Americans cherish the right to assemble, to speak out, to petition for the redress of grievances. It’s enshrined in the first of the constitutional amendments. They laud social actions of the past and recognize the advances toward equality that previous generations made, often at risk of life and limb. But those same activities can produce anger and outright opposition when life’s routines are interrupted, and wariness that those speaking out are outsiders looking to sow chaos and influence impressionable minds.

“The public at large disliked the Civil Rights protesters. The public at large disliked the Vietnam War protesters. And the public at large disliked the women’s movement protesters ... and all of the protests that have that basically have occurred going forward,” says Robert Shapiro, professor of political science in the School of International and Public Affairs at Columbia University and an expert on public opinion in American politics.
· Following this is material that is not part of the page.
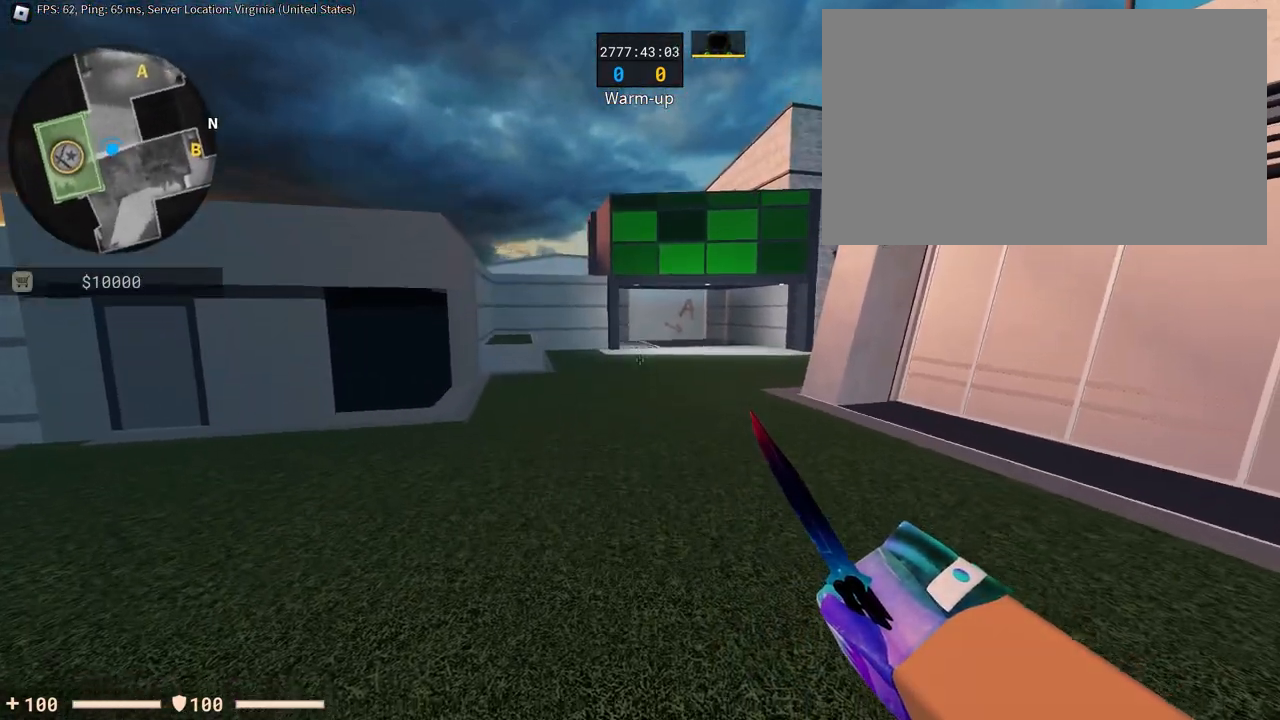
{"keys": ["a"], "mouse": [], "events": [[284, "a", "down"]]}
But that doesn’t mean protests haven’t had an impact, he says, even if it’s not immediate. “Public opinion changes on the issues as a result of the effectiveness of the protests doing one very important thing, raising the visibility and salience of the issues.”

Consider, for example, the Occupy Wall Street protest of 2011. “It drew attention to economic inequality in the United States,” he says. “People were paying more attention to the conversation thereafter. The issue of economic inequality in the United States has become, and remains, more visible.”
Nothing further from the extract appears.